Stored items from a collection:

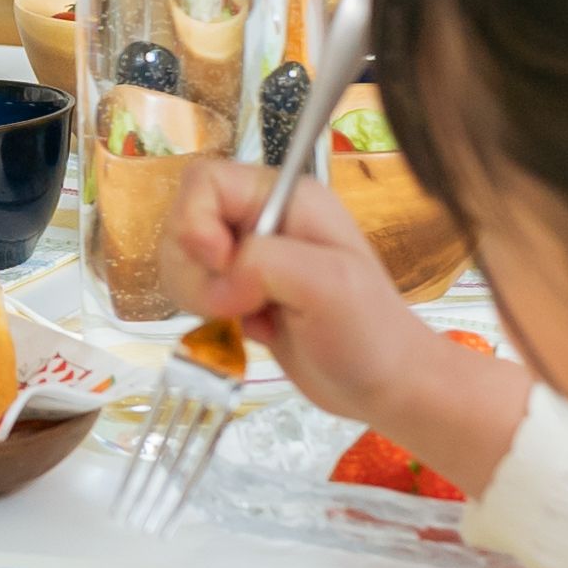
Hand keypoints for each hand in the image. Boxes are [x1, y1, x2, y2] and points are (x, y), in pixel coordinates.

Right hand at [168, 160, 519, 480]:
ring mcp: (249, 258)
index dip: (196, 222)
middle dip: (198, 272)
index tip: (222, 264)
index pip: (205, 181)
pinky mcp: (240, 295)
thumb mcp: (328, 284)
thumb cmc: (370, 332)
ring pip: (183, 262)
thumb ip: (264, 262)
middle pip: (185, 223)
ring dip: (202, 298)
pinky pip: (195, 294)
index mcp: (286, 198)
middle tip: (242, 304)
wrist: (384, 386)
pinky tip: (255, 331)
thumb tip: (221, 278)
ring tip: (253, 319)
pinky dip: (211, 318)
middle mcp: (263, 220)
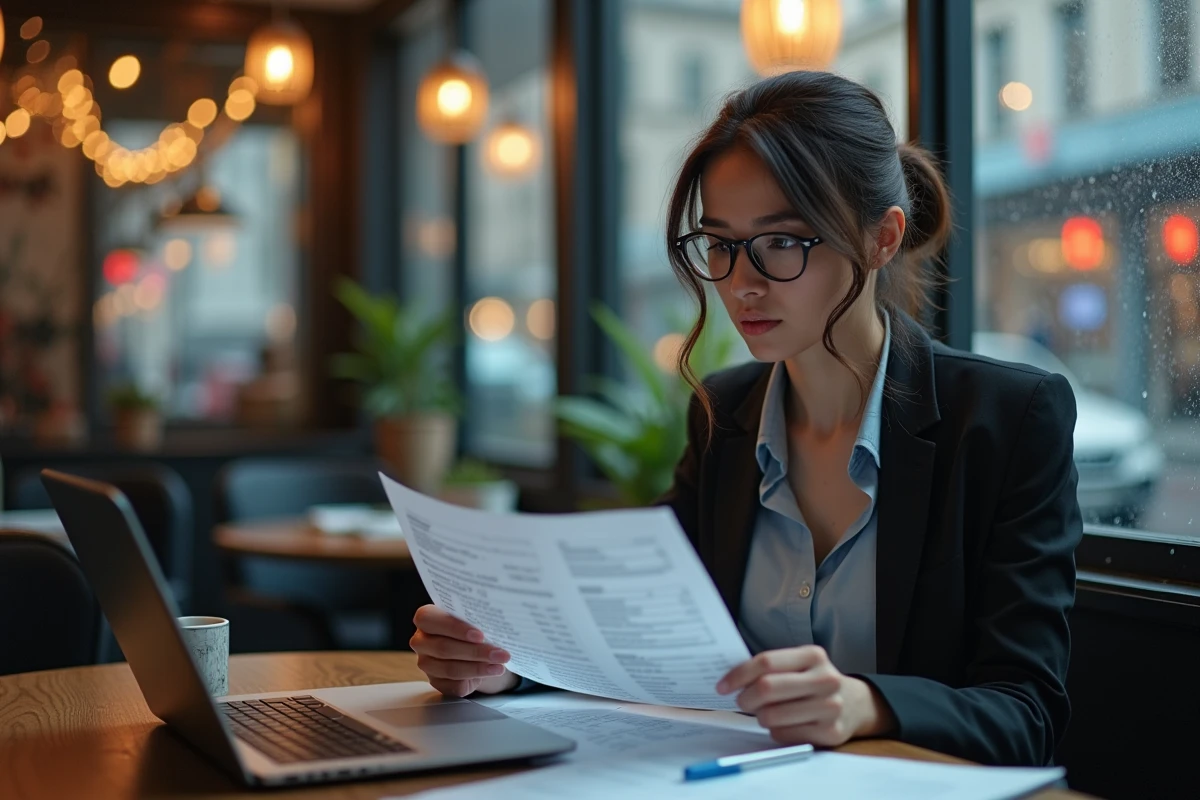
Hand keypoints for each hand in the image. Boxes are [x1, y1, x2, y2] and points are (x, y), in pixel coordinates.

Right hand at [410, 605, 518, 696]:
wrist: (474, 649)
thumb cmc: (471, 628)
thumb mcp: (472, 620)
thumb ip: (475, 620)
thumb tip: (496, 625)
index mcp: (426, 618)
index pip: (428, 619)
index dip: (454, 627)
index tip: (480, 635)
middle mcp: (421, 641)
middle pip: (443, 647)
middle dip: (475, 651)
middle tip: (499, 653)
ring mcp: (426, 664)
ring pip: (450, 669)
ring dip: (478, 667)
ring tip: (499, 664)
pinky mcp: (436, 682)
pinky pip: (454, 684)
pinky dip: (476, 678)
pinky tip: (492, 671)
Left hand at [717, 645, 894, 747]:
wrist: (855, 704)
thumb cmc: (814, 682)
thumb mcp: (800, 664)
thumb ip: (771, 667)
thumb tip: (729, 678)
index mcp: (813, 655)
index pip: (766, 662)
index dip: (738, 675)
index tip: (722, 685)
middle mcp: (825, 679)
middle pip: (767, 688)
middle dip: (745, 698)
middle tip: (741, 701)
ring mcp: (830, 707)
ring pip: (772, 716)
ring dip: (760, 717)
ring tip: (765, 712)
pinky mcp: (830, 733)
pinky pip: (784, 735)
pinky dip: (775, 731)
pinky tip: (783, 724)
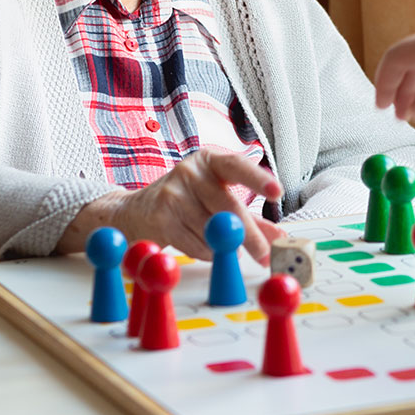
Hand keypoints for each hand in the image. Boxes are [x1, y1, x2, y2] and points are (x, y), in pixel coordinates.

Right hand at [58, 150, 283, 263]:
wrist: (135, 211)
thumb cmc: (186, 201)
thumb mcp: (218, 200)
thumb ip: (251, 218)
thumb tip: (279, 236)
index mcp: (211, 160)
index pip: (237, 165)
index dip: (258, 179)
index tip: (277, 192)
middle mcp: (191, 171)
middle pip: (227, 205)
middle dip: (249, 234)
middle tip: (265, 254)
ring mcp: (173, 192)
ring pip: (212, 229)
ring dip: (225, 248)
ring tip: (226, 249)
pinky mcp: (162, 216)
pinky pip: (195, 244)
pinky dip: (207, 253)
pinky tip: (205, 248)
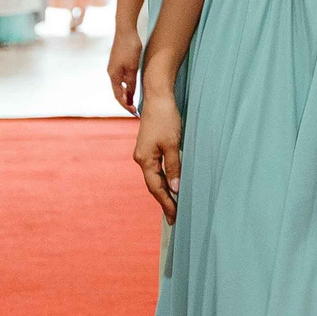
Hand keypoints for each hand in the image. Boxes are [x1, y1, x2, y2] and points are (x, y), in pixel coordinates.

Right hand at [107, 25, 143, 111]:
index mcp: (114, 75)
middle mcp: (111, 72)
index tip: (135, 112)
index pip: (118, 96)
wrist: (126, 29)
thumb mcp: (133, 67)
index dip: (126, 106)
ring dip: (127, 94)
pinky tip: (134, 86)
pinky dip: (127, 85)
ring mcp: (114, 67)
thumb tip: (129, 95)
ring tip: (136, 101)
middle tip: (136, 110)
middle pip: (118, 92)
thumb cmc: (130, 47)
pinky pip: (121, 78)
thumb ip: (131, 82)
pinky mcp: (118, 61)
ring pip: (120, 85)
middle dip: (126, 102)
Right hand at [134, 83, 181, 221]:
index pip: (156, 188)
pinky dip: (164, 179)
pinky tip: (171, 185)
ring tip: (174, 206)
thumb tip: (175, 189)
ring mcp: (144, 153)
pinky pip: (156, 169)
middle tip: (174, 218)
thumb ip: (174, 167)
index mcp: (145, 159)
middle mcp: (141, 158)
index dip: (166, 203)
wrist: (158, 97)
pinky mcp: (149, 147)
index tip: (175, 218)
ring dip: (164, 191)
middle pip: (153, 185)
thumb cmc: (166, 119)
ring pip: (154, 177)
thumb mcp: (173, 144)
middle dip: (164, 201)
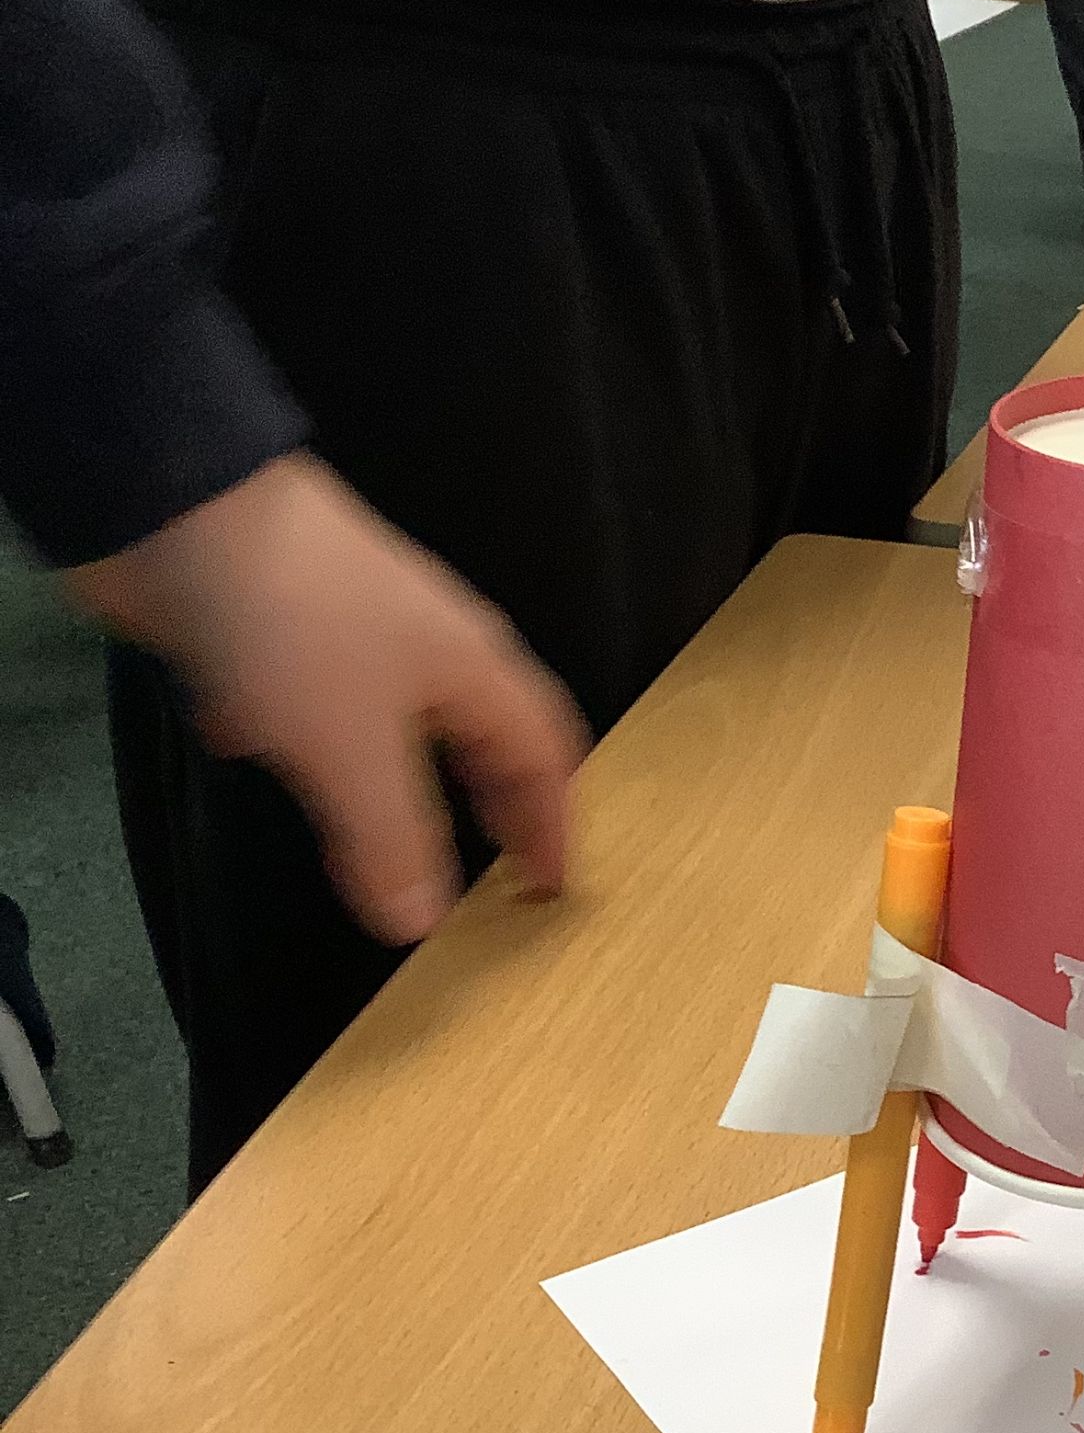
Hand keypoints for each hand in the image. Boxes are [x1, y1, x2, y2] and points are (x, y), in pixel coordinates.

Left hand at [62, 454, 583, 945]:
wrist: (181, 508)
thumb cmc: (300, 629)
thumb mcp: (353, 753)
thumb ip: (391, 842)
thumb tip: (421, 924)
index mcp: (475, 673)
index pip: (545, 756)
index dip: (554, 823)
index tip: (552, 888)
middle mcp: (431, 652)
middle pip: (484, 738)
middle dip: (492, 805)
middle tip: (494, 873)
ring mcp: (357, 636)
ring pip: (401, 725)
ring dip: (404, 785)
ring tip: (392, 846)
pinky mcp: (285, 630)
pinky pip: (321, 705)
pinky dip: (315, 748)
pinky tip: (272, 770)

==

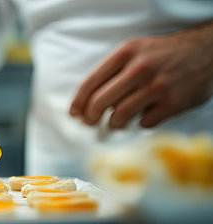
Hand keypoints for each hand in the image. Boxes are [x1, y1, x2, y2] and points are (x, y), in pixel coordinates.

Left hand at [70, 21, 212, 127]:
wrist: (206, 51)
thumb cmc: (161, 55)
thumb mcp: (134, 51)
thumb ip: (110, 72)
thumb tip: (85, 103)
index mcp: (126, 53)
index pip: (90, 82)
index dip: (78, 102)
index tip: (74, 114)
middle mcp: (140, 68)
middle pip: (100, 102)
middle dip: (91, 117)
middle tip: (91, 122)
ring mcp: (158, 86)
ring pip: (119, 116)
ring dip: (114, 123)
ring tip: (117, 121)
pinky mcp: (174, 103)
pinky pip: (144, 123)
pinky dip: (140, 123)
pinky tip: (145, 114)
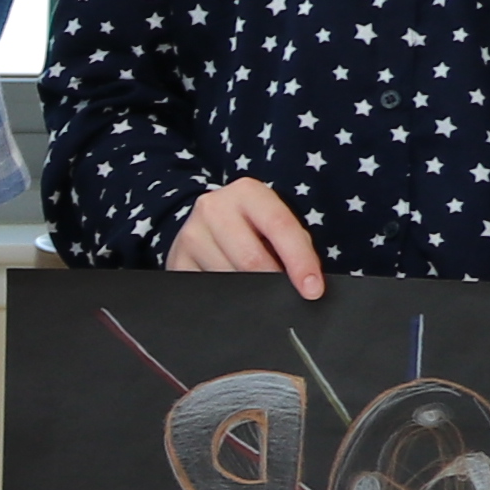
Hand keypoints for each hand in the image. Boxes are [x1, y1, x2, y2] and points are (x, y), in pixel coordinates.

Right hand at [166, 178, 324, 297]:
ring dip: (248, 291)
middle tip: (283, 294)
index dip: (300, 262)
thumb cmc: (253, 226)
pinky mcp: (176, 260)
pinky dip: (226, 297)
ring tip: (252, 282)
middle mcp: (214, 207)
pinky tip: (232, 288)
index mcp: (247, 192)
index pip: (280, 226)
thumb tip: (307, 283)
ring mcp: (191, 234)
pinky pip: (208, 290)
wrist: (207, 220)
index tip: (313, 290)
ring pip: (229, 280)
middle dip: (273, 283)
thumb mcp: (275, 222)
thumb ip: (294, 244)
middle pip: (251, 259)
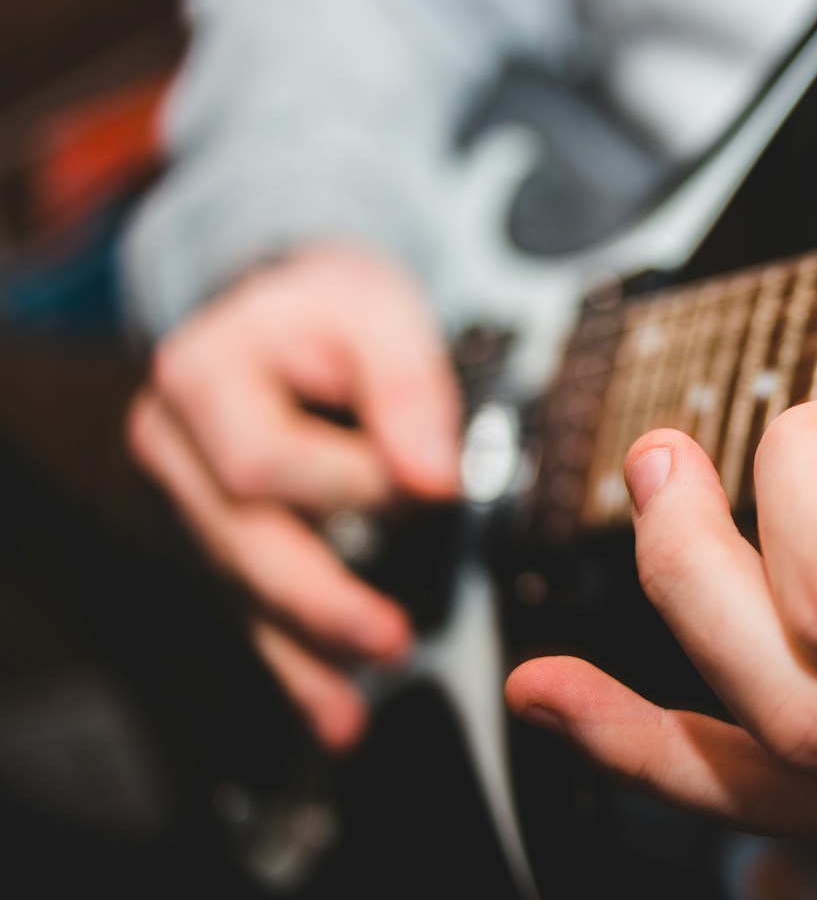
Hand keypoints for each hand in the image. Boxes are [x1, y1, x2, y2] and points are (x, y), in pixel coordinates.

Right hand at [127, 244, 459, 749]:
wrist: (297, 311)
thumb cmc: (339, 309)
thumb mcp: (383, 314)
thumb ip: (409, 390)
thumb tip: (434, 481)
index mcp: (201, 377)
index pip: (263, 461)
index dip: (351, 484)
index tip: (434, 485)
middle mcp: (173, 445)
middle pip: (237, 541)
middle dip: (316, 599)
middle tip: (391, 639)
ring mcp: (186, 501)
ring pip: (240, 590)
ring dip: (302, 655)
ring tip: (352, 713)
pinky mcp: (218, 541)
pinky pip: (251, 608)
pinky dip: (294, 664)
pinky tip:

* **Exercise details**
Leave the pictures out, and transcribe exactly the lines above starting at the one that contains "middle dip: (198, 272)" and ending at the one that contains "ring mcp: (173, 192)".

* **Task response**
middle dip: (198, 272)
index tip: (222, 264)
index pip: (205, 181)
pinky mcp: (240, 295)
thumb mcp: (328, 284)
thumb cmc: (370, 332)
ring pip: (183, 262)
thumb ip: (264, 262)
middle pip: (185, 223)
ring dip: (202, 298)
pinky pip: (195, 294)
index mcp: (286, 198)
middle tip: (242, 304)
wrist: (384, 386)
pinky tip: (255, 331)
thumb tip: (221, 278)
ring tip: (253, 319)
pinky dip: (211, 318)
middle mcp: (263, 220)
Hand keypoints for each hand in the image. Boxes are [x1, y1, x2, y2] and points are (x, y), in pixel coordinates.

Right hand at [410, 605, 518, 696]:
wrist: (474, 649)
thumb cmc: (471, 628)
thumb mcp: (472, 620)
thumb ip: (475, 620)
thumb tip: (496, 625)
index mcp: (426, 618)
index pip: (428, 619)
index dip: (454, 627)
index tip: (480, 635)
middle mcp: (421, 641)
middle pip: (443, 647)
middle dip: (475, 651)
middle tip: (499, 653)
ring mcp: (426, 664)
ring pip: (450, 669)
ring dip: (478, 667)
ring tip: (499, 664)
pinky mcp: (436, 682)
pinky pip: (454, 684)
pinky dip: (476, 678)
pinky tip: (492, 671)
Left hand at [717, 645, 894, 747]:
wrist: (855, 704)
thumb cmc: (814, 682)
thumb mcp: (800, 664)
thumb ip: (771, 667)
thumb tip: (729, 678)
index mcp: (813, 655)
index pip: (766, 662)
index dip: (738, 675)
index tip: (722, 685)
middle mcp: (825, 679)
middle pip: (767, 688)
middle dip: (745, 698)
middle tip: (741, 701)
ring mcp: (830, 707)
ring pip: (772, 716)
ring dip: (760, 717)
ring tip: (765, 712)
pinky mcp: (830, 733)
pinky pip: (784, 735)
pinky dip: (775, 731)
pinky tip: (783, 724)
Hand keypoints for each hand in the image. Boxes are [x1, y1, x2, y2] and points are (x, y), in pixel coordinates.

Right hand at [58, 150, 283, 263]:
wrist: (135, 211)
thumb cmc: (186, 201)
thumb mcp: (218, 200)
thumb ip: (251, 218)
thumb tip: (279, 236)
index mcp: (211, 160)
index pip: (237, 165)
index dip: (258, 179)
index tip: (277, 192)
middle mcp: (191, 171)
middle pip: (227, 205)
middle dip: (249, 234)
middle tip: (265, 254)
ring mcp: (173, 192)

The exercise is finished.